Class PrefixSpan

All Implemented Interfaces:
Serializable, Params, Identifiable, scala.Serializable

public final class PrefixSpan extends Object implements Params
A parallel PrefixSpan algorithm to mine frequent sequential patterns. The PrefixSpan algorithm is described in J. Pei, et al., PrefixSpan: Mining Sequential Patterns Efficiently by Prefix-Projected Pattern Growth (see here). This class is not yet an Estimator/Transformer, use findFrequentSequentialPatterns method to run the PrefixSpan algorithm.

See Also:
  • Constructor Details

    • PrefixSpan

      public PrefixSpan(String uid)
    • PrefixSpan

      public PrefixSpan()
  • Method Details

    • copy

      public PrefixSpan copy(ParamMap extra)
      Description copied from interface: Params
      Creates a copy of this instance with the same UID and some extra params. Subclasses should implement this method and set the return type properly. See defaultCopy().
      Specified by:
      copy in interface Params
      extra - (undocumented)
    • findFrequentSequentialPatterns

      public Dataset<Row> findFrequentSequentialPatterns(Dataset<?> dataset)
      Finds the complete set of frequent sequential patterns in the input sequences of itemsets.

      dataset - A dataset or a dataframe containing a sequence column which is
      type, T is the item type for the input dataset. @return A `DataFrame` that contains columns of sequence and corresponding frequency. The schema of it will be: - `sequence: ArrayType(ArrayType(T))` (T is the item type) - `freq: Long`
    • getMaxLocalProjDBSize

      public long getMaxLocalProjDBSize()
    • getMaxPatternLength

      public int getMaxPatternLength()
    • getMinSupport

      public double getMinSupport()
    • getSequenceCol

      public String getSequenceCol()
    • maxLocalProjDBSize

      public LongParam maxLocalProjDBSize()
      Param for the maximum number of items (including delimiters used in the internal storage format) allowed in a projected database before local processing (default: 32000000). If a projected database exceeds this size, another iteration of distributed prefix growth is run.
    • maxPatternLength

      public IntParam maxPatternLength()
      Param for the maximal pattern length (default: 10).
    • minSupport

      public DoubleParam minSupport()
      Param for the minimal support level (default: 0.1).
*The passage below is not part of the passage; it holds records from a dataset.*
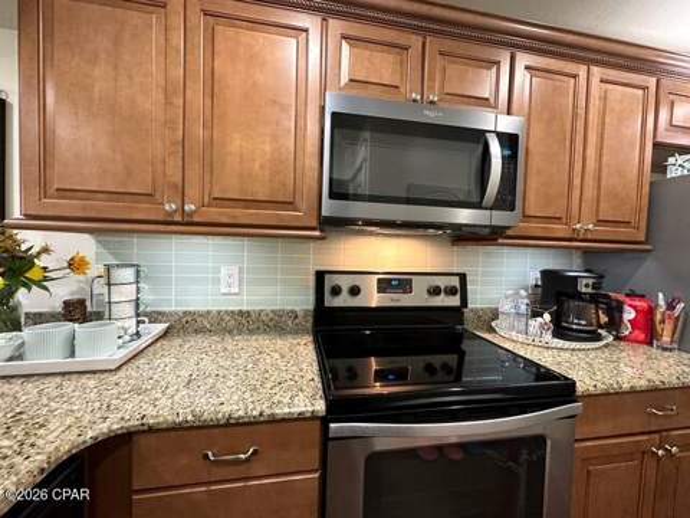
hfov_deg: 102.1
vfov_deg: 85.7
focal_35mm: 14
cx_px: 345
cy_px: 259
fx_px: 279
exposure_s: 1/60
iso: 250
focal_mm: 2.22
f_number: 2.2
Sequential patterns that appear more than (minSupport * size-of-the-dataset) times are identified as frequent sequential patterns.
    • params

      public Param<?>[] params()
      Description copied from interface: Params
      Returns all params sorted by their names. The default implementation uses Java reflection to list all public methods that have no arguments and return Param.

      Specified by:
      params in interface Params
    • sequenceCol

      public Param<String> sequenceCol()
      Param for the name of the sequence column in dataset (default "sequence"), rows with nulls in this column are ignored.
    • setMaxLocalProjDBSize

      public PrefixSpan setMaxLocalProjDBSize(long value)
    • setMaxPatternLength

      public PrefixSpan setMaxPatternLength(int value)
    • setMinSupport

      public PrefixSpan setMinSupport(double value)
    • setSequenceCol

      public PrefixSpan setSequenceCol(String value)
    • uid

      public String uid()
      Description copied from interface: Identifiable
      An immutable unique ID for the object and its derivatives.
      Specified by:
      uid in interface Identifiable